**TASK BRIEF**
How many lines of the entries below include the word "when"? Answer with the number alone.

---------- RECORDS FOR THIS TASK

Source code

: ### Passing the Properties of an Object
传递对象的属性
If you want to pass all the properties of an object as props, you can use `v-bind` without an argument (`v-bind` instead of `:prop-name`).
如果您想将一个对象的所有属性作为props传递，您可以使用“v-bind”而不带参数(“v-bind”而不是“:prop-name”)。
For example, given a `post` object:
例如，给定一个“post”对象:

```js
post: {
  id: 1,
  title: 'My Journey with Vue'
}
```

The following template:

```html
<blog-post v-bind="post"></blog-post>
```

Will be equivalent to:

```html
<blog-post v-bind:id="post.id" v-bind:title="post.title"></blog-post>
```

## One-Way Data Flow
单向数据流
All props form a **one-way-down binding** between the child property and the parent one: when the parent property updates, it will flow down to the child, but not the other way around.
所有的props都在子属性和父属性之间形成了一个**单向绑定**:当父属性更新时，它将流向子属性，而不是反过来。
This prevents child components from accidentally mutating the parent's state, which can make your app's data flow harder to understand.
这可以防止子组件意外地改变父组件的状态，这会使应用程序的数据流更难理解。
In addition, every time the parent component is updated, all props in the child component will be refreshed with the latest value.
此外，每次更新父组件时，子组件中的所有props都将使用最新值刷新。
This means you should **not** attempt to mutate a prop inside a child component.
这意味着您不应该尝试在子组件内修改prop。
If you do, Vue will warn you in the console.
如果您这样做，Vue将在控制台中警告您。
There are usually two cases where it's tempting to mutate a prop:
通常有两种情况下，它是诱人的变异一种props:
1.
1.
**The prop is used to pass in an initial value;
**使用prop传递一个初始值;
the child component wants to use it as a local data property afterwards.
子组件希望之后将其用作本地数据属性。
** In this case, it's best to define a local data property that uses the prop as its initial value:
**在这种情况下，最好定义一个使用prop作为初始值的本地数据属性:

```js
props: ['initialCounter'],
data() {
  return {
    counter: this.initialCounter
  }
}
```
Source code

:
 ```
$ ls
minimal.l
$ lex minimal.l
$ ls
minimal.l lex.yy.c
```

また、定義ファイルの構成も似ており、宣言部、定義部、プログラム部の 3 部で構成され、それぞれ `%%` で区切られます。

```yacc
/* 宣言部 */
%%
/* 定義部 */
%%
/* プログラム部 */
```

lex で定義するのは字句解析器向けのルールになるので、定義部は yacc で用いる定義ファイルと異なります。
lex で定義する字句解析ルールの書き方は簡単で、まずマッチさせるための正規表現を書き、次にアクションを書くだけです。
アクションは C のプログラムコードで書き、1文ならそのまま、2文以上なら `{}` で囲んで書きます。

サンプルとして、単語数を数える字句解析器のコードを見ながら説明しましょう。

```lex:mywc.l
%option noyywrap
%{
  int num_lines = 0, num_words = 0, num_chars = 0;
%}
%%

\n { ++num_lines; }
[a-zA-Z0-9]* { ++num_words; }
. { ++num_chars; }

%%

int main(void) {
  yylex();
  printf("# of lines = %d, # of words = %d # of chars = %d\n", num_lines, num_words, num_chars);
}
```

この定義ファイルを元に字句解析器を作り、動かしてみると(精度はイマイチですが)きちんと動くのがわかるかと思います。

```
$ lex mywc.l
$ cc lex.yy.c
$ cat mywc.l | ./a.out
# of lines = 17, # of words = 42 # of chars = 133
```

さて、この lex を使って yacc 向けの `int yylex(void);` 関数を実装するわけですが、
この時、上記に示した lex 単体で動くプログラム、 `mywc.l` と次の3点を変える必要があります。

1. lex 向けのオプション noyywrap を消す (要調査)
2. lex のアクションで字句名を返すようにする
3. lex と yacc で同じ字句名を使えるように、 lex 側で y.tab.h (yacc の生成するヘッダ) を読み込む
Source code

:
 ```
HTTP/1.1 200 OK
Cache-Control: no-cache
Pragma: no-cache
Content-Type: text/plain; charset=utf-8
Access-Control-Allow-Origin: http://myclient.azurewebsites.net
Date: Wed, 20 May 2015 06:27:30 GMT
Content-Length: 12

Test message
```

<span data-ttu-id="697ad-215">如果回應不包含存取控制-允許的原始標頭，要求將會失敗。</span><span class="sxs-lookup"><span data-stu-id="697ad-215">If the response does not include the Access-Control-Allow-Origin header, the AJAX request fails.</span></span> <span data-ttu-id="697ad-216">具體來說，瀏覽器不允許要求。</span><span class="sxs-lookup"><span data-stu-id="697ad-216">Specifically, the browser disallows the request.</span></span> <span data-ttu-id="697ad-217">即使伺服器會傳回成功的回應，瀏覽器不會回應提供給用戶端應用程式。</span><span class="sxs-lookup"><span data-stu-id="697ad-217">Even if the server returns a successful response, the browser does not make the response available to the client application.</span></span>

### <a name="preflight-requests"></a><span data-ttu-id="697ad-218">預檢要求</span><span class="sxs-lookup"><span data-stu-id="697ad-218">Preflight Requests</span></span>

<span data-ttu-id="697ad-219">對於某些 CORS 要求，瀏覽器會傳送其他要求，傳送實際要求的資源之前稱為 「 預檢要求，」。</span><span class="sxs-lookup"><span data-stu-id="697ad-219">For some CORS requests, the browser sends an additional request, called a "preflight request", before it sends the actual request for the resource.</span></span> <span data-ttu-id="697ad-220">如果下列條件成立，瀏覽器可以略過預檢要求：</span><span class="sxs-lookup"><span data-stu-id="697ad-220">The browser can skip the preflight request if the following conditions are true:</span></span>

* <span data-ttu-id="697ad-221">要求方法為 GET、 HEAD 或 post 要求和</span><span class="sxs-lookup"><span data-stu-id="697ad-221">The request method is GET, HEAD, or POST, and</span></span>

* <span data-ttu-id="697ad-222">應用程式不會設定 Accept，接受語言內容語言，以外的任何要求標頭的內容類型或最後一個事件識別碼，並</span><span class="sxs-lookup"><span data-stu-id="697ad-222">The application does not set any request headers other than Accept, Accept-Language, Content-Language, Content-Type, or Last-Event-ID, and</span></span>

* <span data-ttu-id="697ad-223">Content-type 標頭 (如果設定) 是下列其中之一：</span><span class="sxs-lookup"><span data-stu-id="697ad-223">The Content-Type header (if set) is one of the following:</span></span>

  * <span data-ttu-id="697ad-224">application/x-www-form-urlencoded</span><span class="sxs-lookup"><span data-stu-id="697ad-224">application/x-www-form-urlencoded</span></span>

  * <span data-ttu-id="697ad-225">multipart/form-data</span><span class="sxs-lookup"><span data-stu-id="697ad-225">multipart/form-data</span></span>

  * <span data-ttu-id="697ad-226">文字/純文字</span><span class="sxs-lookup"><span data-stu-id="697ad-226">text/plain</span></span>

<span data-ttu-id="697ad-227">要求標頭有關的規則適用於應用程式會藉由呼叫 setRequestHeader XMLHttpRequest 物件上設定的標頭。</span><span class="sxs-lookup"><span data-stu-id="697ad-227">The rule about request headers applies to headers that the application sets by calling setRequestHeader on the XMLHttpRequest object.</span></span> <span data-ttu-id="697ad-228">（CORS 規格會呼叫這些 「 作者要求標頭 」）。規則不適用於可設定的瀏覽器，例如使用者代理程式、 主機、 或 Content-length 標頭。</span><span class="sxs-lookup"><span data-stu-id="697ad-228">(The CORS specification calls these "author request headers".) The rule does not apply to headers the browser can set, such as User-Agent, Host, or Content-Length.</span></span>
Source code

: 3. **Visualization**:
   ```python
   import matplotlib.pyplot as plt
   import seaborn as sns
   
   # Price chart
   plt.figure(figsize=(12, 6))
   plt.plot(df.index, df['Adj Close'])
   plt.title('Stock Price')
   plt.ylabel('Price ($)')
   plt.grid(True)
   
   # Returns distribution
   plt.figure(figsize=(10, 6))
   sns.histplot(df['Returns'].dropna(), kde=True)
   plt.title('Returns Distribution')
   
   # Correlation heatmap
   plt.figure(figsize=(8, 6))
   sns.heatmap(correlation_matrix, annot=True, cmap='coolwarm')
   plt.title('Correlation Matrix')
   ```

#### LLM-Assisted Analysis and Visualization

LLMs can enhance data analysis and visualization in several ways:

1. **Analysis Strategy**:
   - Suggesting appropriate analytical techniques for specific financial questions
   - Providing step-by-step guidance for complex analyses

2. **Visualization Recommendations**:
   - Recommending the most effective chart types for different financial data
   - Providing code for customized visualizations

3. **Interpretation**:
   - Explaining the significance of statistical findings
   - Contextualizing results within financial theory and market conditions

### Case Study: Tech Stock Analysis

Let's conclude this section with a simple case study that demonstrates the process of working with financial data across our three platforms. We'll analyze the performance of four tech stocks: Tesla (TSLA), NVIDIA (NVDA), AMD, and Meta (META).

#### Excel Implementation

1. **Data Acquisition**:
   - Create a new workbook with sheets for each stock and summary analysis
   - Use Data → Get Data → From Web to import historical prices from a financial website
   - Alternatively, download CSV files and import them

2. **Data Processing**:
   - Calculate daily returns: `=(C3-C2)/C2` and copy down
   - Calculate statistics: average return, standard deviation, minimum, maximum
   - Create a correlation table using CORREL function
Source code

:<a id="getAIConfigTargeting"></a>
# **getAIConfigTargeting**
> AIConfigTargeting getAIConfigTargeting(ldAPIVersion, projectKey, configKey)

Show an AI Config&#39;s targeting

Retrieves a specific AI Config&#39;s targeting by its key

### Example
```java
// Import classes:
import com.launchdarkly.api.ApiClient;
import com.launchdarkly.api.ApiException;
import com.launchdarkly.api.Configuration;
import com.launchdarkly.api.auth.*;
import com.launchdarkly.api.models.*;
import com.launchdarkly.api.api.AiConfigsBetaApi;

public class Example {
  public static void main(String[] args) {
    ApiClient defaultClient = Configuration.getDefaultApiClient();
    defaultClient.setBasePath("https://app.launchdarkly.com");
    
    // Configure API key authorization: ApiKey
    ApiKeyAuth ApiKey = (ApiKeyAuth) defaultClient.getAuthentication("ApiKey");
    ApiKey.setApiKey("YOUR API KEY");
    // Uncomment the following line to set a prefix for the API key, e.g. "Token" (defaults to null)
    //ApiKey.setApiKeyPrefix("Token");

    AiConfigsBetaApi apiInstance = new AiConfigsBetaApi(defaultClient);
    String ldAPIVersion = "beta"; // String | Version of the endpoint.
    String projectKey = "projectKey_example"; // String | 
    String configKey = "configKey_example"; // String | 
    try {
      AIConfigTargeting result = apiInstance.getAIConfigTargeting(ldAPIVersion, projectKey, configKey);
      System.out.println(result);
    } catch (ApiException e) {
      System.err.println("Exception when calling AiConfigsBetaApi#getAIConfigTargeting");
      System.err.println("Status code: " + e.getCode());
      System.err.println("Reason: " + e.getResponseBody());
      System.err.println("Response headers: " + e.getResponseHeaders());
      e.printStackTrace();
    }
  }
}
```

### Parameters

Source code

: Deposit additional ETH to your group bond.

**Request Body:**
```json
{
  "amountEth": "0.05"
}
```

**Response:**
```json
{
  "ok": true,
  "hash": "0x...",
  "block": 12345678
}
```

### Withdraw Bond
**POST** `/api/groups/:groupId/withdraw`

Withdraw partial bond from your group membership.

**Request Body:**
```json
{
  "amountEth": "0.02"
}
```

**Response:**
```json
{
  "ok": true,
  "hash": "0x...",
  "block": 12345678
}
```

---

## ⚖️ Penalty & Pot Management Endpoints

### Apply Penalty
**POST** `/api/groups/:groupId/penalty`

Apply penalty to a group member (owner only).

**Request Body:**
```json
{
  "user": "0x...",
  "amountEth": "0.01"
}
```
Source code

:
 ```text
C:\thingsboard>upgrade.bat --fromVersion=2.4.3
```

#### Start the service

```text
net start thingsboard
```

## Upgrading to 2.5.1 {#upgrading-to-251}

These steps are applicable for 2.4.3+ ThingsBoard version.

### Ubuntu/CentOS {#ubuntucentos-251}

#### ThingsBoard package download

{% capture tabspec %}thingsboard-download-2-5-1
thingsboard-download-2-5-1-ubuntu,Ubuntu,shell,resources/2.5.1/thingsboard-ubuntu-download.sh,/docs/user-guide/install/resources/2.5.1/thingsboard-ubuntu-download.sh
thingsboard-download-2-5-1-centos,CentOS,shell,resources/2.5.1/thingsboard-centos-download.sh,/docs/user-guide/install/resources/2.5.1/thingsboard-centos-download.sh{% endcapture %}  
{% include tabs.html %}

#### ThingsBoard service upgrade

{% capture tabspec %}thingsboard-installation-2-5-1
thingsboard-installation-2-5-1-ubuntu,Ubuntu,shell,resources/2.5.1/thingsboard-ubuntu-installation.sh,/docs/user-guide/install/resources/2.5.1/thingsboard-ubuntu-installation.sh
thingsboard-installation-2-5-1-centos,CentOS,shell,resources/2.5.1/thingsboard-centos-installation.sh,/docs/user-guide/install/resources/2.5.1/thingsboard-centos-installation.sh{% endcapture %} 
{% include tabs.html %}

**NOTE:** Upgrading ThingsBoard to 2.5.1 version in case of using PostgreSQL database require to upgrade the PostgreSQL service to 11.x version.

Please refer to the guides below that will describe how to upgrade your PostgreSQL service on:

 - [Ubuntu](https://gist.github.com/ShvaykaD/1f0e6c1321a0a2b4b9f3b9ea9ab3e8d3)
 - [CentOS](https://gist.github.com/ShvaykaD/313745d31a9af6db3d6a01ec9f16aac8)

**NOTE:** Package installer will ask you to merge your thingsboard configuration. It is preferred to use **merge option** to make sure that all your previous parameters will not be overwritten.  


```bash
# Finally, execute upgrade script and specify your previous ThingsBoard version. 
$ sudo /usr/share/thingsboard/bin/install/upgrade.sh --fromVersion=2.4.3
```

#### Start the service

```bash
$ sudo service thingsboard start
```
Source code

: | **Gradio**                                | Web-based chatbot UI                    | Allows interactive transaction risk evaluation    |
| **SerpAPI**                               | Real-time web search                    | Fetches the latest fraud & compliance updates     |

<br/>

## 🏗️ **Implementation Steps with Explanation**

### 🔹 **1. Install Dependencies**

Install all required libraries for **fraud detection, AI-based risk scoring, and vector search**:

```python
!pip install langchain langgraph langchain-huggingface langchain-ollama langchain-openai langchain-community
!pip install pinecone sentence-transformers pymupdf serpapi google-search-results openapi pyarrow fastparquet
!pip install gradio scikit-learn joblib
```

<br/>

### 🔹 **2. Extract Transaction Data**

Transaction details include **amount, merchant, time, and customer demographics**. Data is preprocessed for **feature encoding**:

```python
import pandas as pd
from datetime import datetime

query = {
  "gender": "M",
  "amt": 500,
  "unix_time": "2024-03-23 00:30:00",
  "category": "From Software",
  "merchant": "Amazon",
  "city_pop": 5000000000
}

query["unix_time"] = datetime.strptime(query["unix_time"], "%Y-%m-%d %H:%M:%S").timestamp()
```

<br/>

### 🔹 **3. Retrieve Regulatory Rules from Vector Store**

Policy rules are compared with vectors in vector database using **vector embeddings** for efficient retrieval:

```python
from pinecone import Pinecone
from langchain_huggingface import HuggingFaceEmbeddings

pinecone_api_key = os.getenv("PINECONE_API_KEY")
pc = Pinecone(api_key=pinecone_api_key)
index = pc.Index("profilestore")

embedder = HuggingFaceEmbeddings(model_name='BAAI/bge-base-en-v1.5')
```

--------------------

**RESPONSE TO THIS EXERCISE**
2